Bennie found a smile. “Well, here I am. I have to stay open for business, plus I have to ante up thirty grand to buy into a class action.”
“You doing class-action work?”
“I am now. Or I was. This representation will save my ass, if I can keep it. So I guess I need bankruptcy advice.”
“No, you need cash, and lots of it. Fast. That’s easy.” Sam reached inside his Hugo/Versace/Ralph jacket and extracted his checkbook. “I’ll give it to you.”
“No, put your money away.” Bennie had known he’d offer, but she wouldn’t mooch from her best friend. “I won’t take it.”
“Don’t be silly!” Sam leaned forward on his glass desk and started to scribble out a check. “How much do you need? Fifty grand will do it, to start.
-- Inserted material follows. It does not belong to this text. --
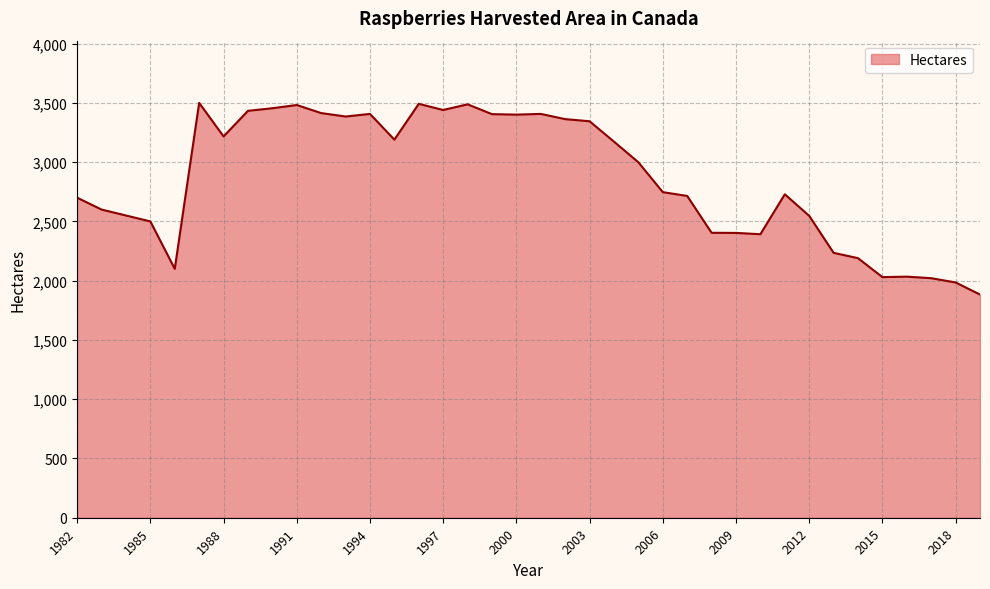

What is the greatest value displayed?

3500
That will cover the thirty grand you need for the class action, plus your office rent and overhead for the next few months.”
“Try years, but it’s out of the question.”
“Tarnation, Bennie! I won’t miss it. The economy goes in the tank, and bankruptcy lawyers get flush.” Sam threw his hands up in the air. “I just bought the new 500S, the one with the all-wood package, and the second condo is paid off. I’m having one of the best years I’ve ever had, and I owe you. You stuck by me when I wasn’t sticking by myself. You got me back on the straight and narrow, remember? Well, the narrow anyway.”
Bennie remembered. “I didn’t do it for payback, and I won’t take your money. I won’t cash the check.”